Platforms for cryptocurrency trading and lending should be registered and regulated like traditional securities exchanges, argues U.S. Securities and Exchange Commission (SEC) Chair Gary Gensler.On April 4, 2022, he announced that SEC staff is working on this during his keynote address to a conference on digital assets, cryptocurrency, and blockchain held by the University of Pennsylvania Carey School of Law.
Gensler observed that many tokens trading on these platforms meet the definition of "securities." He also remarked that these crypto platforms play roles similar to traditional regulated exchanges. Thus, he believes that investors should be protected in the same way.
Gensler said: «The SEC's remit is overseeing the capital markets and our three-part mission: protecting investors, facilitating capital formation, and maintaining fair, orderly, and efficient markets… regulators also care about guarding against illicit activity… There's no reason to treat the crypto market differently just because different technology is used. We should be technology-neutral.»
════════
▶ **To do**:
(1) In the passage on crypto platform regulation, what are the three parts of the SEC mission that Gensler names?
(2) According to the passage on crypto platform regulation, who held the conference where Gensler gave his keynote address?
(3) Extend the passage on crypto platform regulation, starting right after its final sentence.

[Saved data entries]
════════
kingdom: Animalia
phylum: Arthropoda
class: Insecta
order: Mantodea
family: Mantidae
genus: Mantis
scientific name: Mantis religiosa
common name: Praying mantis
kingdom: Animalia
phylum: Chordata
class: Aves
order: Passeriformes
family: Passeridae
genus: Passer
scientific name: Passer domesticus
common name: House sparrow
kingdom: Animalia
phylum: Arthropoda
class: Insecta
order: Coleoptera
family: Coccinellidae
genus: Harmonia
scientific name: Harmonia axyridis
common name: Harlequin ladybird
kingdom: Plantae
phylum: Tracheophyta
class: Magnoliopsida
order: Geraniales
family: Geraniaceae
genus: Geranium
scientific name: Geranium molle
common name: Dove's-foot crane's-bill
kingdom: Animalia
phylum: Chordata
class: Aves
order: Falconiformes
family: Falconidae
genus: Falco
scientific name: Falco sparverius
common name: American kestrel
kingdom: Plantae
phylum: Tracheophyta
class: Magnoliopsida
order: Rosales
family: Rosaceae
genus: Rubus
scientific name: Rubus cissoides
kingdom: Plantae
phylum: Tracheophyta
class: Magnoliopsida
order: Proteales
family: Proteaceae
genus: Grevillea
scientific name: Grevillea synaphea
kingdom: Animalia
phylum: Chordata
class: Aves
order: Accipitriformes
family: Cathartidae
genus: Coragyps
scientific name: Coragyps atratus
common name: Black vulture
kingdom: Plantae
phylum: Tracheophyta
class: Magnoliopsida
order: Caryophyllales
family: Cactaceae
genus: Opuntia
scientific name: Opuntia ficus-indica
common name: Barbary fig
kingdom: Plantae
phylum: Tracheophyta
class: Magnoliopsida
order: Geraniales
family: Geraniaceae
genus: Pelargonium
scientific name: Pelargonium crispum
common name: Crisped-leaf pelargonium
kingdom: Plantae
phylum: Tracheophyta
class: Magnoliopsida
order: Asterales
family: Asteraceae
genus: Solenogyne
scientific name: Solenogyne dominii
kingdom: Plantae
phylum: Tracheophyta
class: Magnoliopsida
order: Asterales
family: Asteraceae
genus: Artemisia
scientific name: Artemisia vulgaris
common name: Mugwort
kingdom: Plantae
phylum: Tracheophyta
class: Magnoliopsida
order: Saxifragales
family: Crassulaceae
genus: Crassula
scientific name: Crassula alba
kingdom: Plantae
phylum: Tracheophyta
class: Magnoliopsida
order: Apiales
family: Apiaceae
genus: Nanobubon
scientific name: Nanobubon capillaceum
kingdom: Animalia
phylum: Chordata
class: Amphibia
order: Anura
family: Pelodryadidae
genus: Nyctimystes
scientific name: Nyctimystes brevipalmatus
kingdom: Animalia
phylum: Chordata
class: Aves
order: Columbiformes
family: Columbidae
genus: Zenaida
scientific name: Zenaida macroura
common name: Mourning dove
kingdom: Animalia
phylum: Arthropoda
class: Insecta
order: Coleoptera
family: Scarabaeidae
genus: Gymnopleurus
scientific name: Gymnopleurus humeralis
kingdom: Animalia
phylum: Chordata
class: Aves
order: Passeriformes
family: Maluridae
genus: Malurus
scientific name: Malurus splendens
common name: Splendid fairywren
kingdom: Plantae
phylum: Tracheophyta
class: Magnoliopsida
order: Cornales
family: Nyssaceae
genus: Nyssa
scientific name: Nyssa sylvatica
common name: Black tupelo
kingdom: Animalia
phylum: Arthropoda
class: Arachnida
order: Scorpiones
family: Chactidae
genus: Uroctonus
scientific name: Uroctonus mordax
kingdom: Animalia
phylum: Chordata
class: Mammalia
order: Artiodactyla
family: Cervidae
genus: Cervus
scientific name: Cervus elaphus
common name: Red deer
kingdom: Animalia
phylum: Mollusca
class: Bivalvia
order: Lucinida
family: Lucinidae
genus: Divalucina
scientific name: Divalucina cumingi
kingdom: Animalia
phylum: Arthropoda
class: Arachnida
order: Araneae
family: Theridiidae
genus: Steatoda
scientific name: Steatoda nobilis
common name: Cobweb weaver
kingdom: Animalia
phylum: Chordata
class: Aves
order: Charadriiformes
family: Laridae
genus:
════════
▶ **Per-task outputs**:
(1) Protecting investors; facilitating capital formation; maintaining fair, orderly, and efficient markets

(2) The University of Pennsylvania Carey School of Law held the conference.

(3)
Gensler stated that the crypto market is worth about $2 trillion, with daily trading volume of more than $100 billion. He also stated that, among crypto-only exchanges, the top five platforms account for 99% of all trading, and just two platforms make up 80%. In crypto-to-fiat transactions, 80% of trading is on five platforms. Regarding trading on decentralized finance (DeFi) platforms, the top five account for almost 80% of total trading.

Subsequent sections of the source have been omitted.